* TEXTE DU DOCUMENT

+++

C’était la première grosse date du Festival Freeeeze, organisé par Boumchaka. Pleine de promesses et véritable défi pour l’équipe, elle allait permettre à l’association de franchir une étape supplémentaire. Pour cela, les américains de Mobb Deep venaient spécialement de New-York pour se produire à l’Autre Canal de Nancy. Le samedi 31 janvier, la Lorraine avait quelque chose de hip-hop.
Et pas qu’un peu. Actifs depuis vingt ans, Prodigy et Havoc sont aujourd’hui des piliers du rap outre-atlantique. Avec de nombreux albums considérés comme des classiques et des morceaux passés à la postérité, la venue pour une date unique en France de ces deux MCs avait de quoi créer la sensation. Et le public ne s’y est pas trompé ; la grande salle était remplie pour accueillir les rappeurs tout juste descendus de l’avion le matin-même. Et l’horaire tardif de leur passage n’a en rien découragé les fans, au contraire.

+++

* CONSIGNE
Recopiez mot pour mot l'intégralité du texte sur le concert de Mobb Deep à Nancy. Appuyez-vous uniquement sur le texte.

[Entrées de données enregistrées]
+++

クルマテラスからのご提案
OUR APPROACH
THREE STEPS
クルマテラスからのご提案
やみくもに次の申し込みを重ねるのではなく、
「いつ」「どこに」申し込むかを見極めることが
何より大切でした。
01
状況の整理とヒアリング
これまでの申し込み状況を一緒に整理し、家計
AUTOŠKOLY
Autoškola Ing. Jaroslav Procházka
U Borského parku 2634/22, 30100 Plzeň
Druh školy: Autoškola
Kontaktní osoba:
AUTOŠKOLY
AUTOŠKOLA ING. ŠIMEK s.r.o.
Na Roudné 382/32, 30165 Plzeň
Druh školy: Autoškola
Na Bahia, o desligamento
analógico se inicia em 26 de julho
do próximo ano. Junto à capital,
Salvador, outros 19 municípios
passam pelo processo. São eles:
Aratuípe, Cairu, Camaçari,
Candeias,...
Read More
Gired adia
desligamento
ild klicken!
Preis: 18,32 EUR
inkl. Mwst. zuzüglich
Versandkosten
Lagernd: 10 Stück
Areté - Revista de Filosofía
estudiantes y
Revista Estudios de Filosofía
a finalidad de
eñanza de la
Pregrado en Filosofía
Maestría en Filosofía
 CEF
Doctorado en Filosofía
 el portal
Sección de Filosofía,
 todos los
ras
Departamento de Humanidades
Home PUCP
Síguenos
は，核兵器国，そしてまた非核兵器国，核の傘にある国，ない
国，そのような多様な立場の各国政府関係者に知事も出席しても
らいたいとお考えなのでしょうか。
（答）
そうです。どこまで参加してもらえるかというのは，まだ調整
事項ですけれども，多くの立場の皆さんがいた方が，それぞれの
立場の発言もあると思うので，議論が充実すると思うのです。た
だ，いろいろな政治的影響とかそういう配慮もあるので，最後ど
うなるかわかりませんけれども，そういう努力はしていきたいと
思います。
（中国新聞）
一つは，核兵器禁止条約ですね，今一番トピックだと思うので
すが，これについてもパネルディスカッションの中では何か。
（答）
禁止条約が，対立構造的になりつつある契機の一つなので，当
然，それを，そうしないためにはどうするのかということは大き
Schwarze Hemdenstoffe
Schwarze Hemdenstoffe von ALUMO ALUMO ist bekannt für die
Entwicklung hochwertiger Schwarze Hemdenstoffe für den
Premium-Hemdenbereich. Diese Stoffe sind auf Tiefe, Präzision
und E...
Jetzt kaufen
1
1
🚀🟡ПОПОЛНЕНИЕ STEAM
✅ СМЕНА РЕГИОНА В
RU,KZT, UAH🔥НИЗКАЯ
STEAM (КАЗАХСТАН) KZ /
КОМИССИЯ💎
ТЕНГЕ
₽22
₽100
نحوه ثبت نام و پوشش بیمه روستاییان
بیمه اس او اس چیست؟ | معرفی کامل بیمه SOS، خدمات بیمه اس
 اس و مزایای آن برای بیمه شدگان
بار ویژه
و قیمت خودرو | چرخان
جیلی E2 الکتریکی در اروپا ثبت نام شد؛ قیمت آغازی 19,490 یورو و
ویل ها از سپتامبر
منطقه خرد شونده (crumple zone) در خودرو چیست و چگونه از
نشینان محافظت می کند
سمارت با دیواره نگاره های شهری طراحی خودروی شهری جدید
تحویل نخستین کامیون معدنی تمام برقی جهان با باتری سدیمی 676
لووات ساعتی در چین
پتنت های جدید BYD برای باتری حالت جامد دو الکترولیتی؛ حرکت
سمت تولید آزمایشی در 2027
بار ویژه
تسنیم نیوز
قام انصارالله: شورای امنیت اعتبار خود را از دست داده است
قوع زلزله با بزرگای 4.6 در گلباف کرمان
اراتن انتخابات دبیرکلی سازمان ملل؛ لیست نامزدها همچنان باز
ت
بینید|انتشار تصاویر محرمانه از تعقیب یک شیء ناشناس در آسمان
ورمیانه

+++

* RÉSULTAT
C’était la première grosse date du Festival Freeeeze, organisé par Boumchaka. Pleine de promesses et véritable défi pour l’équipe, elle allait permettre à l’association de franchir une étape supplémentaire. Pour cela, les américains de Mobb Deep venaient spécialement de New-York pour se produire à l’Autre Canal de Nancy. Le samedi 31 janvier, la Lorraine avait quelque chose de hip-hop.
Et pas qu’un peu. Actifs depuis vingt ans, Prodigy et Havoc sont aujourd’hui des piliers du rap outre-atlantique. Avec de nombreux albums considérés comme des classiques et des morceaux passés à la postérité, la venue pour une date unique en France de ces deux MCs avait de quoi créer la sensation. Et le public ne s’y est pas trompé ; la grande salle était remplie pour accueillir les rappeurs tout juste descendus de l’avion le matin-même. Et l’horaire tardif de leur passage n’a en rien découragé les fans, au contraire.